For more years than I'm prepared to admit (even to myself ... no, especially to myself) I've been pursuing a part-time PhD at the University of Liverpool. It has taken much longer, and been much harder work than I anticipated, and I expected it to be quite hard work. Still, I met with my supervisor on Thursday last week, and we've agreed that I've done enough to start writing up now. The exact criteria for getting a PhD in the UK system are somewhat unclear (to me), but in essence the PhD is regarded as a research training, and the successful candidate needs to show a thorough understanding of the reseach area and to have made a contribution to knowledge. The primary assessment is made on the thesis, and that's what I have to produce next. Breakthrough discoveries are not required, which is good because I feel I've opened up more questions than I've answered. Actual breakthoughs: none; contributions to knowledge: well, let's see when I've finished the thesis. Emotionally I'm not sure that I've got to where I wanted to be when writing up, but I suspect that's misplaced perfectionism and hubris at work.

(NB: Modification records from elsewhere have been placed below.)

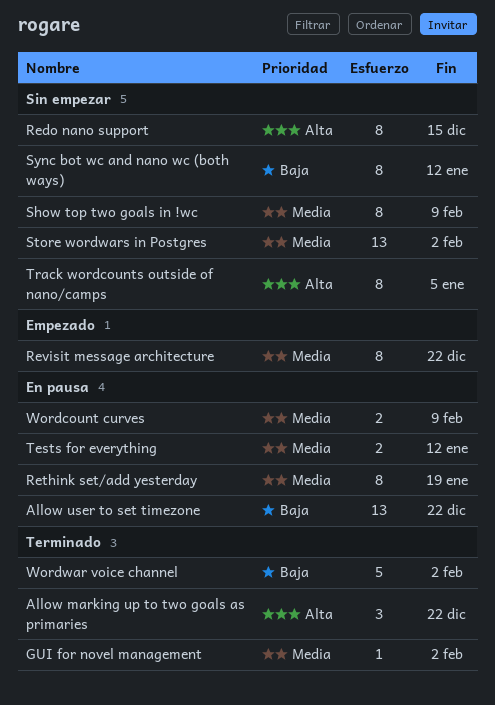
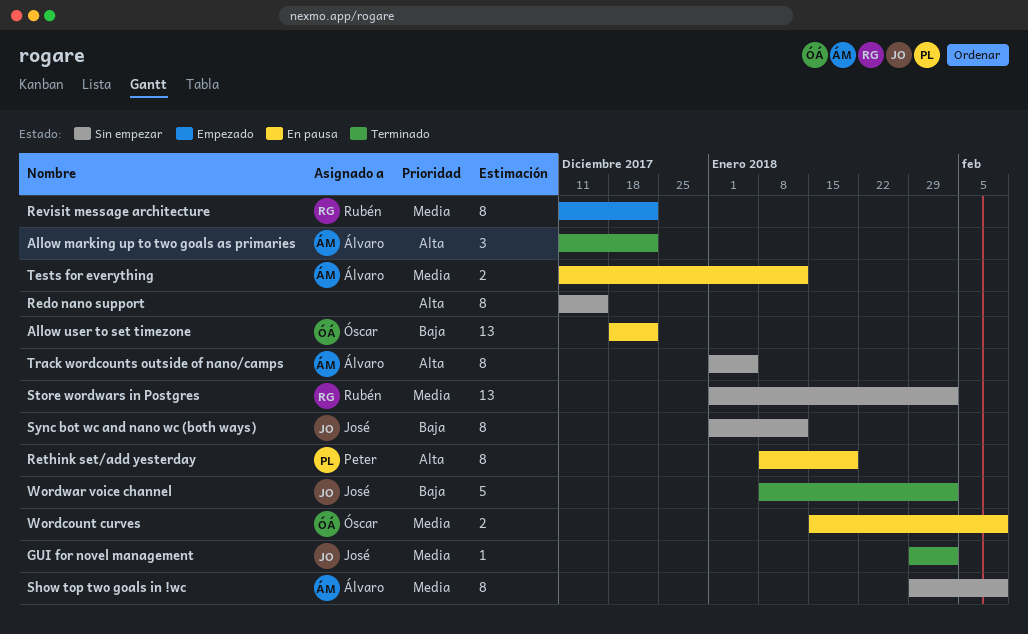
Rethink set/add yesterday, priority: Media -> Alta

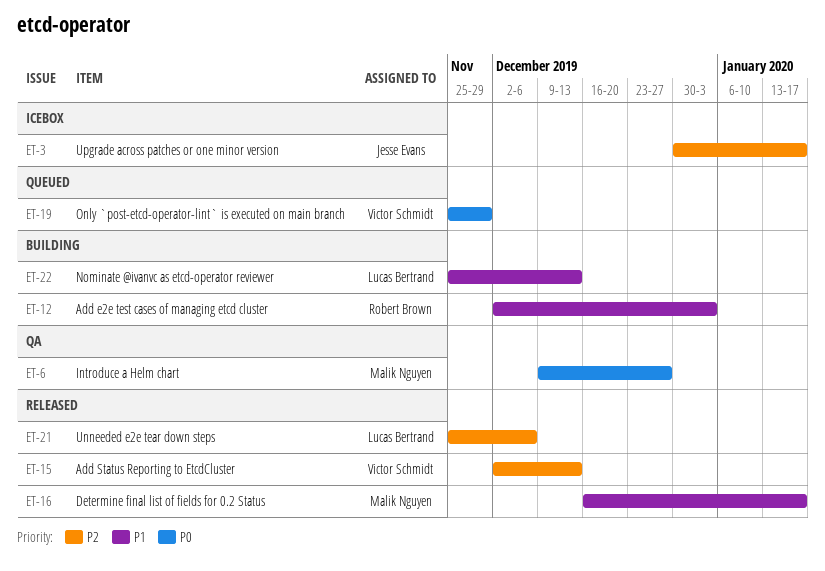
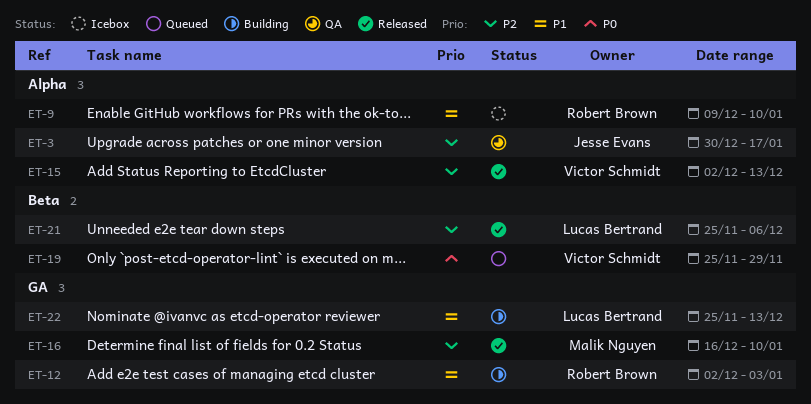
ET-3, status: Icebox -> QA
ET-6: present -> none
ET-9: none -> present
ET-16, priority: P1 -> P2
ET-16, due: Jan 17 -> Jan 10

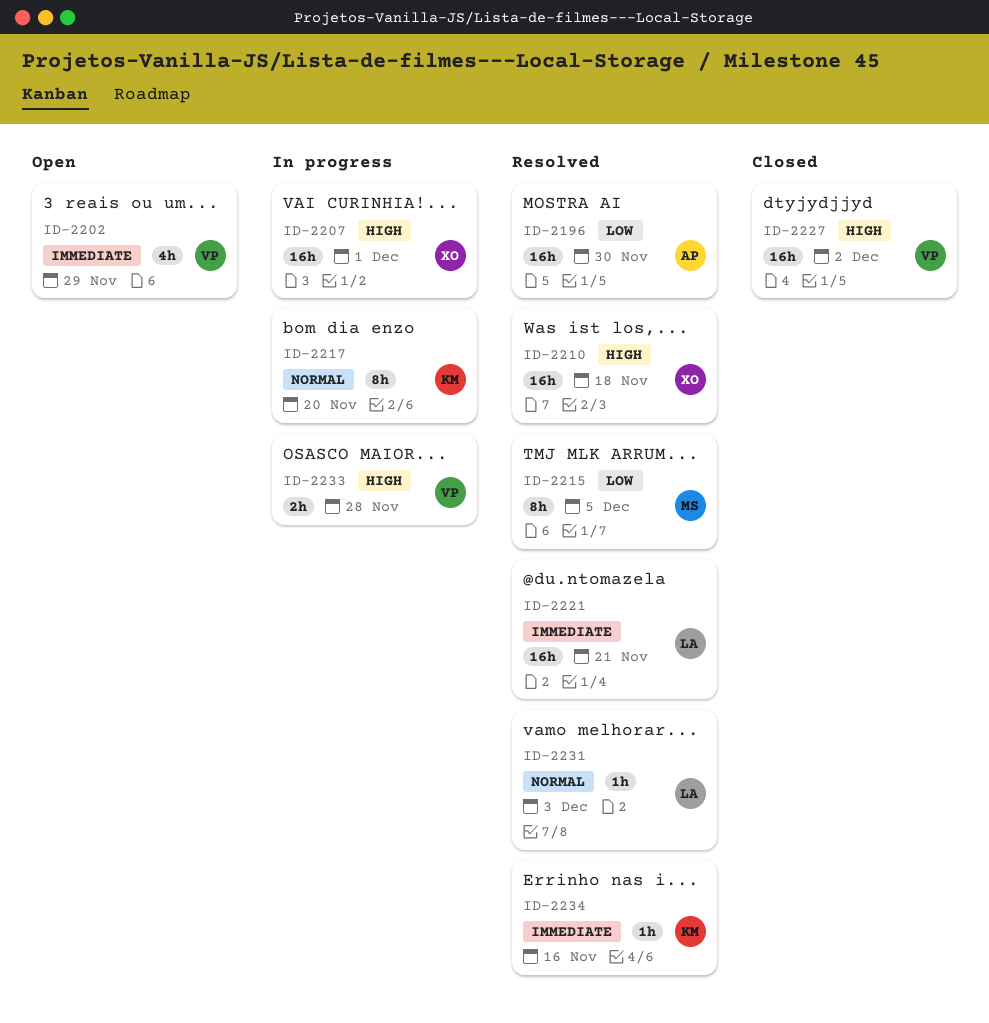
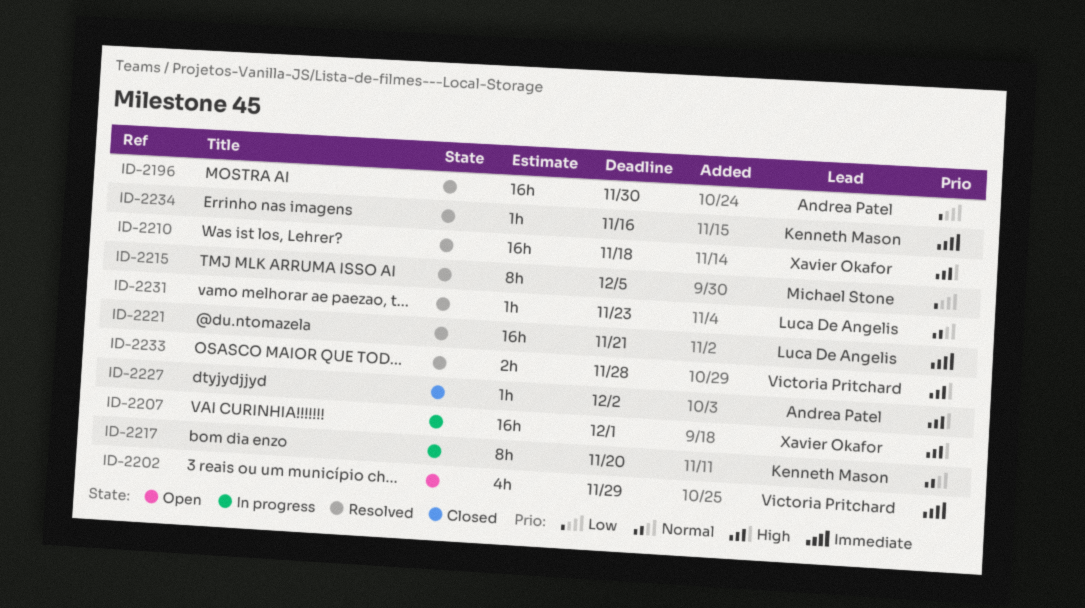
ID-2227, owner: Victoria Pritchard -> Andrea Patel
ID-2227, estimate: 16h -> 1h
ID-2231, due: Dec 3 -> Nov 23
ID-2233, status: In progress -> Resolved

This brings me to the actual subject of this posting: which writing tool to use? At the office (i.e. my day job) we generally use the MSOffice suite, but I'm not going to write my thesis in Word. Reasons: (i) I've had Word crash on me and lose content or formatting information, and it's just tedious to recreate lost work, (ii) Word does this more often on long, multi-part documents which is exactly what I'm going to be writing, (iii) I want to generate decent HTML from the finished thesis so that I can put it up on the web, Word's HTML output is vile, and (iv) I don't want to be locked-in to a proprietary binary format forever. Many of my academic friends and colleagues use LaTeX for writing. I used to be a LaTeX user many, many years ago, but those skills have completely atrophied. Plus, I've seen the results of some LaTeX to HTML converters, and the results are simply horrible. So I've decided to try a brave experiment and use DocBook.
Reasons for choosing DocBook? Well, mostly the opposite of the strikes against Word. It's a well-tested, open, text-based format. DocBook is specifically designed to generate multiple output presentations (HTML, PDF, XML) from a single source. There are lots of DocBook tools, and assuming they tend towards some sort of normal distribution, some of them must be out on the right-hand tail! It is a problem, however, that there are just so many tools around. I'm finding it very daunting figuring out where to start. So, as a DocBook neophyte I'm going to try to capture some of my baby steps and discoveries as I go. Add some rocks to the way-markers as I pass.
Some of the features and issues I'm going to be looking out for:
- Generating documents that have separate chapters, but allow me to cross reference between chapters;
- Generating XHTML output as both page-per-chapter (or page-per-section) and one-page-per-document;
- Inserting meta-data into the XHTML output, including
idattributes so that I can cross-reference the XHTML content;
- Using CSS stylesheets with the output XHTML;
- Automated indexing;
- Bibliography support (I will really miss ProCite as I move away from Word, and I need to find a way of migrating my large ProCite database to DocBook's world);
- Equations and formulae;
- Source editors, whether on the raw XML or a WSIWYG view onto the document content.
Usually when I learn a new technology my strategy is to hit Amazon for a good book. Not the For Dummies kind, but something that gives a pretty good map of the territory then starts getting into detail without too much flapping about. O'Reilly books are generally pretty good exemplars of the style I like. The print version of the O'Reilly DocBook book, however, is seriously out-of-date. You can read the up-to-date version online, but that ranks a poor second in my experience. As I find better learning resources, I'll try to remember to blog them here.